Study material:
════════

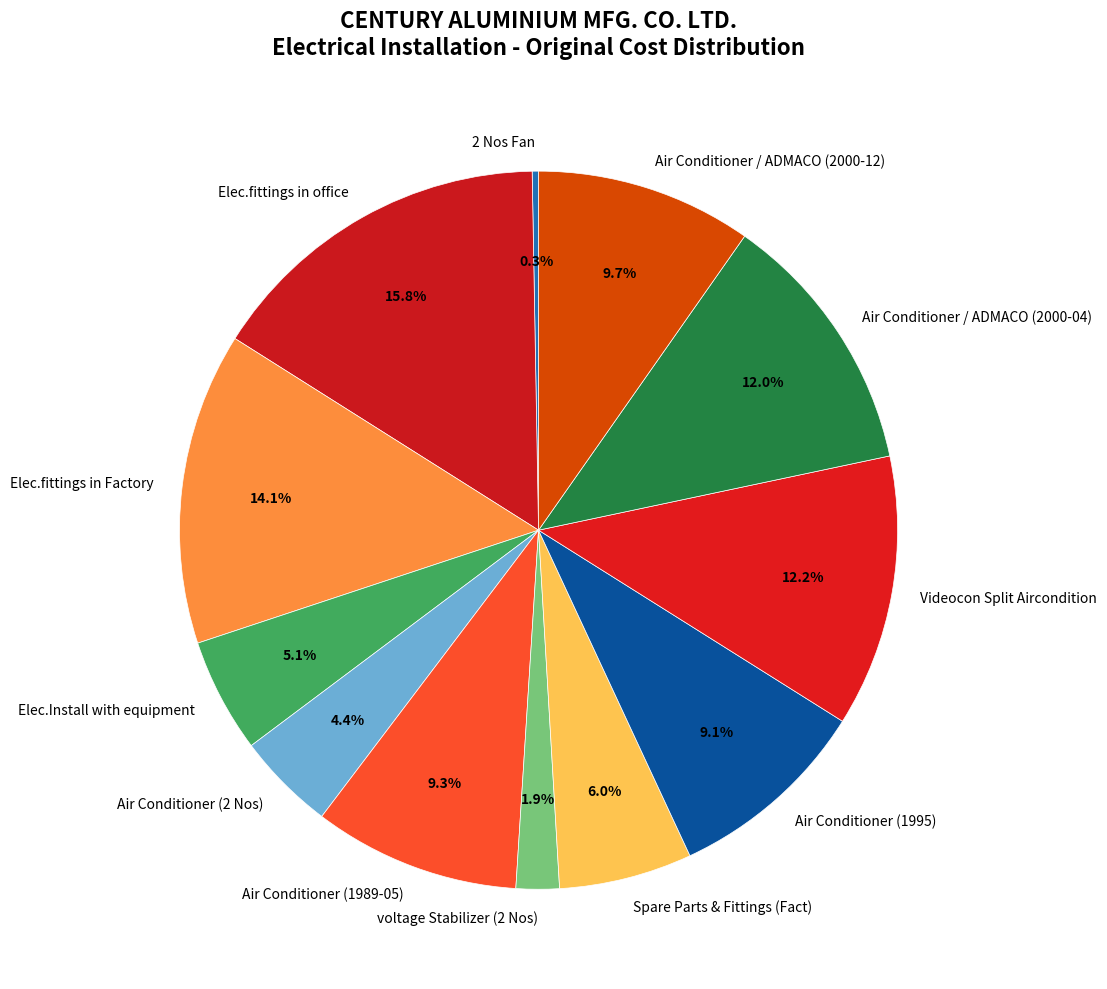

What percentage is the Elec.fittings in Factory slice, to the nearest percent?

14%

════════

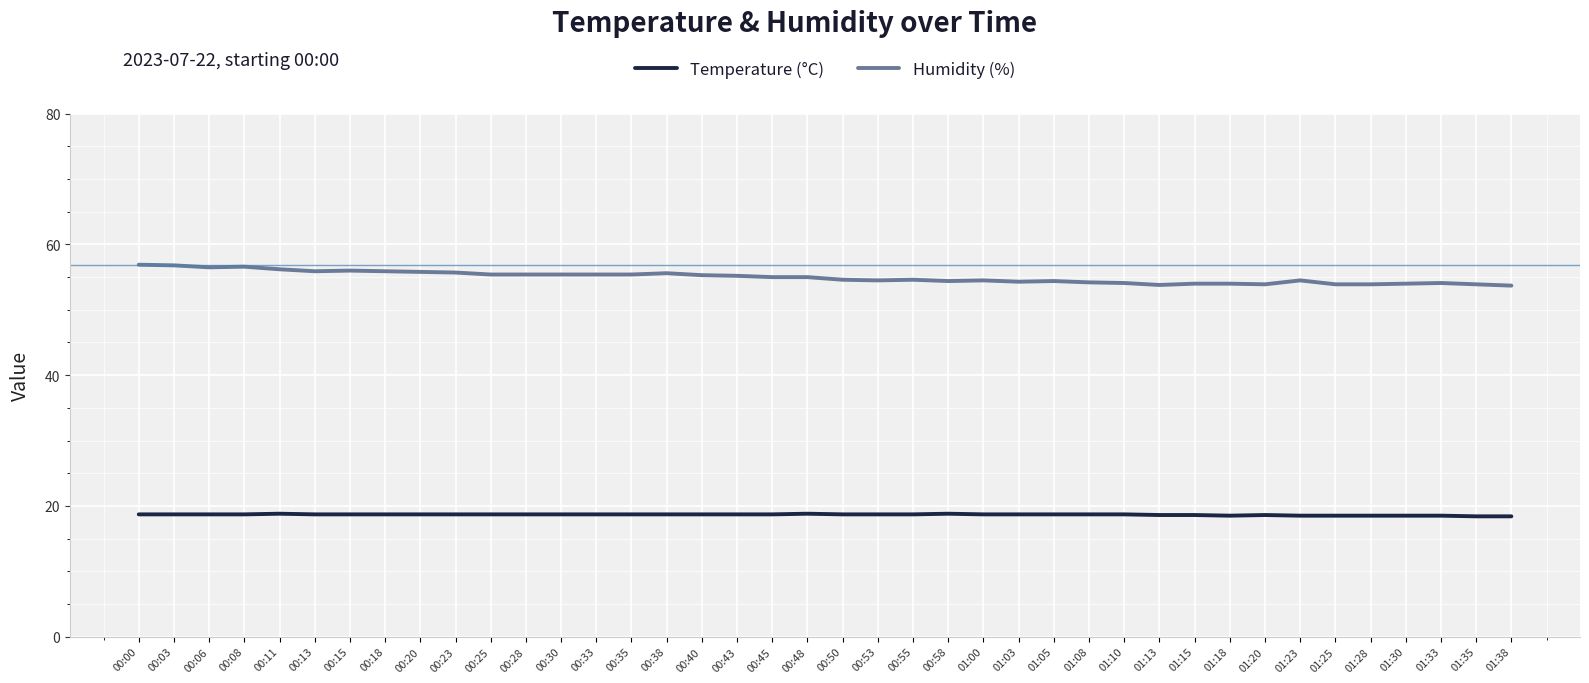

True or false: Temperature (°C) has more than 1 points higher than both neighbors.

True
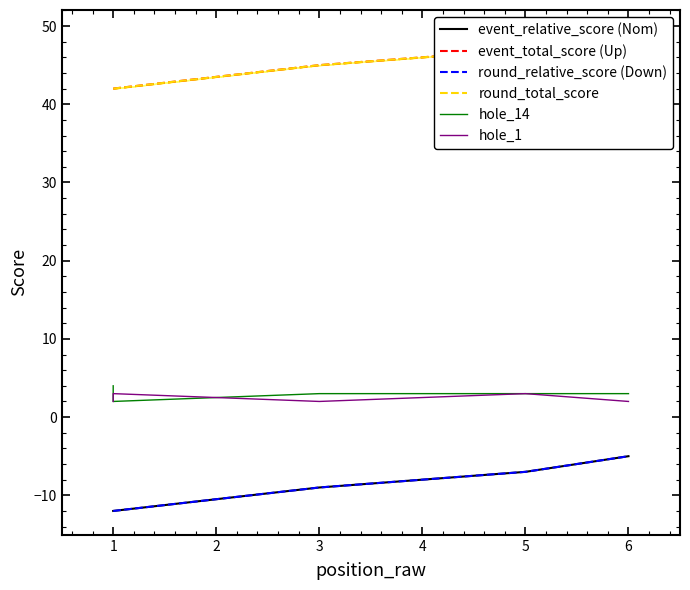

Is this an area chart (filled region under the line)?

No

════════

What to work on: Extract every line of the records that contains the string "True", matching case exactly.

Expected answer:
True or false: Temperature (°C) has more than 1 points higher than both neighbors.
True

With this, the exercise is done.